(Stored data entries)
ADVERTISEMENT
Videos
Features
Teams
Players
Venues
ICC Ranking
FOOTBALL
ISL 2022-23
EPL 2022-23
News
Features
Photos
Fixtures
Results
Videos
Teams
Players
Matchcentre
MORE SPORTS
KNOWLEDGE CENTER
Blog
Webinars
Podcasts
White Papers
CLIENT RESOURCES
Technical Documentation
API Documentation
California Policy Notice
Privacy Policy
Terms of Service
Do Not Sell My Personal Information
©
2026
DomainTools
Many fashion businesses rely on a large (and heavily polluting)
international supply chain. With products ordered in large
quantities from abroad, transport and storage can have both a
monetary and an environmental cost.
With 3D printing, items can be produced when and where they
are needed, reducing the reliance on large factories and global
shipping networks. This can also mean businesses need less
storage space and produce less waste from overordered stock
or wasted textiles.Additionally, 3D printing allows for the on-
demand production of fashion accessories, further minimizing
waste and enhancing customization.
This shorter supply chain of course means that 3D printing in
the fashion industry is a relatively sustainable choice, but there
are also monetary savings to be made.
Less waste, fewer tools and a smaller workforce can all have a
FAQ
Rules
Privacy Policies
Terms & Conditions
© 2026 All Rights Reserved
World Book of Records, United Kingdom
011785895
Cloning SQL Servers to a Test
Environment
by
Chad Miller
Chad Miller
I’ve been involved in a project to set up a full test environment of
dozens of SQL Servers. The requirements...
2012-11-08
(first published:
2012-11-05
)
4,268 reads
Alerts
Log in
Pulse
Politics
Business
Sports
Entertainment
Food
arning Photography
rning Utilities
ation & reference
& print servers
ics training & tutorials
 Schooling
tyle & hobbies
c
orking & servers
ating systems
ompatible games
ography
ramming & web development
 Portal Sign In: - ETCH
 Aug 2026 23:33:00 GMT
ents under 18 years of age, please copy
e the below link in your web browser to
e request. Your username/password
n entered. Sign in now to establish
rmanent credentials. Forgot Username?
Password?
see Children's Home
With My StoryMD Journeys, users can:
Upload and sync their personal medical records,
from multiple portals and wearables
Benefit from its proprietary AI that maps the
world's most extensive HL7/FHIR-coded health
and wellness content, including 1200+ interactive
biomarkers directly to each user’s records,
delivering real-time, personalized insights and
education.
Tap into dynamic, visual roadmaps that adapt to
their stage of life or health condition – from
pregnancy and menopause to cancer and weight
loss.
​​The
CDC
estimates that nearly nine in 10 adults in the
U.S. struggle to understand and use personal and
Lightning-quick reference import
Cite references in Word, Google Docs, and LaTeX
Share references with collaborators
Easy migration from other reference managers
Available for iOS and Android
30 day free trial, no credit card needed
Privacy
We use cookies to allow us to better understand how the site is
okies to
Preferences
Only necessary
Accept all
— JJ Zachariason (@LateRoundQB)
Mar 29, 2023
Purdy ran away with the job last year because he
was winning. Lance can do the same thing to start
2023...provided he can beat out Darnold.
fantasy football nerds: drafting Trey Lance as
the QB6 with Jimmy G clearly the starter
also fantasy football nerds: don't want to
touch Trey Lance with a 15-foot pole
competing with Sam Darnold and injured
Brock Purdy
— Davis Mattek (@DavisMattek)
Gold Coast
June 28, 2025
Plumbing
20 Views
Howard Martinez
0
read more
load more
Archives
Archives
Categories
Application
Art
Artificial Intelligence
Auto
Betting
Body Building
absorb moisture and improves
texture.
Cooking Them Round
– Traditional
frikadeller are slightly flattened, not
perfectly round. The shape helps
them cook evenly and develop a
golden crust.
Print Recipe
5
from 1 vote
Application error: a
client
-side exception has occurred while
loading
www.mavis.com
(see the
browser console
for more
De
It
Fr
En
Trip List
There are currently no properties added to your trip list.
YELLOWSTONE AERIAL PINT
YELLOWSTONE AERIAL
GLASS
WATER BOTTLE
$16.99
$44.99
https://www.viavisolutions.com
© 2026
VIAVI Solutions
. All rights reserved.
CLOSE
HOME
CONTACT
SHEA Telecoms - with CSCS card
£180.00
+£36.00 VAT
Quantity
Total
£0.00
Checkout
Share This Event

EXERCISE GOAL:
Reproduce every record above exactly as it is written.

EXPECTED ANSWER:
ADVERTISEMENT
Videos
Features
Teams
Players
Venues
ICC Ranking
FOOTBALL
ISL 2022-23
EPL 2022-23
News
Features
Photos
Fixtures
Results
Videos
Teams
Players
Matchcentre
MORE SPORTS
KNOWLEDGE CENTER
Blog
Webinars
Podcasts
White Papers
CLIENT RESOURCES
Technical Documentation
API Documentation
California Policy Notice
Privacy Policy
Terms of Service
Do Not Sell My Personal Information
©
2026
DomainTools
Many fashion businesses rely on a large (and heavily polluting)
international supply chain. With products ordered in large
quantities from abroad, transport and storage can have both a
monetary and an environmental cost.
With 3D printing, items can be produced when and where they
are needed, reducing the reliance on large factories and global
shipping networks. This can also mean businesses need less
storage space and produce less waste from overordered stock
or wasted textiles.Additionally, 3D printing allows for the on-
demand production of fashion accessories, further minimizing
waste and enhancing customization.
This shorter supply chain of course means that 3D printing in
the fashion industry is a relatively sustainable choice, but there
are also monetary savings to be made.
Less waste, fewer tools and a smaller workforce can all have a
FAQ
Rules
Privacy Policies
Terms & Conditions
© 2026 All Rights Reserved
World Book of Records, United Kingdom
011785895
Cloning SQL Servers to a Test
Environment
by
Chad Miller
Chad Miller
I’ve been involved in a project to set up a full test environment of
dozens of SQL Servers. The requirements...
2012-11-08
(first published:
2012-11-05
)
4,268 reads
Alerts
Log in
Pulse
Politics
Business
Sports
Entertainment
Food
arning Photography
rning Utilities
ation & reference
& print servers
ics training & tutorials
 Schooling
tyle & hobbies
c
orking & servers
ating systems
ompatible games
ography
ramming & web development
 Portal Sign In: - ETCH
 Aug 2026 23:33:00 GMT
ents under 18 years of age, please copy
e the below link in your web browser to
e request. Your username/password
n entered. Sign in now to establish
rmanent credentials. Forgot Username?
Password?
see Children's Home
With My StoryMD Journeys, users can:
Upload and sync their personal medical records,
from multiple portals and wearables
Benefit from its proprietary AI that maps the
world's most extensive HL7/FHIR-coded health
and wellness content, including 1200+ interactive
biomarkers directly to each user’s records,
delivering real-time, personalized insights and
education.
Tap into dynamic, visual roadmaps that adapt to
their stage of life or health condition – from
pregnancy and menopause to cancer and weight
loss.
​​The
CDC
estimates that nearly nine in 10 adults in the
U.S. struggle to understand and use personal and
Lightning-quick reference import
Cite references in Word, Google Docs, and LaTeX
Share references with collaborators
Easy migration from other reference managers
Available for iOS and Android
30 day free trial, no credit card needed
Privacy
We use cookies to allow us to better understand how the site is
okies to
Preferences
Only necessary
Accept all
— JJ Zachariason (@LateRoundQB)
Mar 29, 2023
Purdy ran away with the job last year because he
was winning. Lance can do the same thing to start
2023...provided he can beat out Darnold.
fantasy football nerds: drafting Trey Lance as
the QB6 with Jimmy G clearly the starter
also fantasy football nerds: don't want to
touch Trey Lance with a 15-foot pole
competing with Sam Darnold and injured
Brock Purdy
— Davis Mattek (@DavisMattek)
Gold Coast
June 28, 2025
Plumbing
20 Views
Howard Martinez
0
read more
load more
Archives
Archives
Categories
Application
Art
Artificial Intelligence
Auto
Betting
Body Building
absorb moisture and improves
texture.
Cooking Them Round
– Traditional
frikadeller are slightly flattened, not
perfectly round. The shape helps
them cook evenly and develop a
golden crust.
Print Recipe
5
from 1 vote
Application error: a
client
-side exception has occurred while
loading
www.mavis.com
(see the
browser console
for more
De
It
Fr
En
Trip List
There are currently no properties added to your trip list.
YELLOWSTONE AERIAL PINT
YELLOWSTONE AERIAL
GLASS
WATER BOTTLE
$16.99
$44.99
https://www.viavisolutions.com
© 2026
VIAVI Solutions
. All rights reserved.
CLOSE
HOME
CONTACT
SHEA Telecoms - with CSCS card
£180.00
+£36.00 VAT
Quantity
Total
£0.00
Checkout
Share This Event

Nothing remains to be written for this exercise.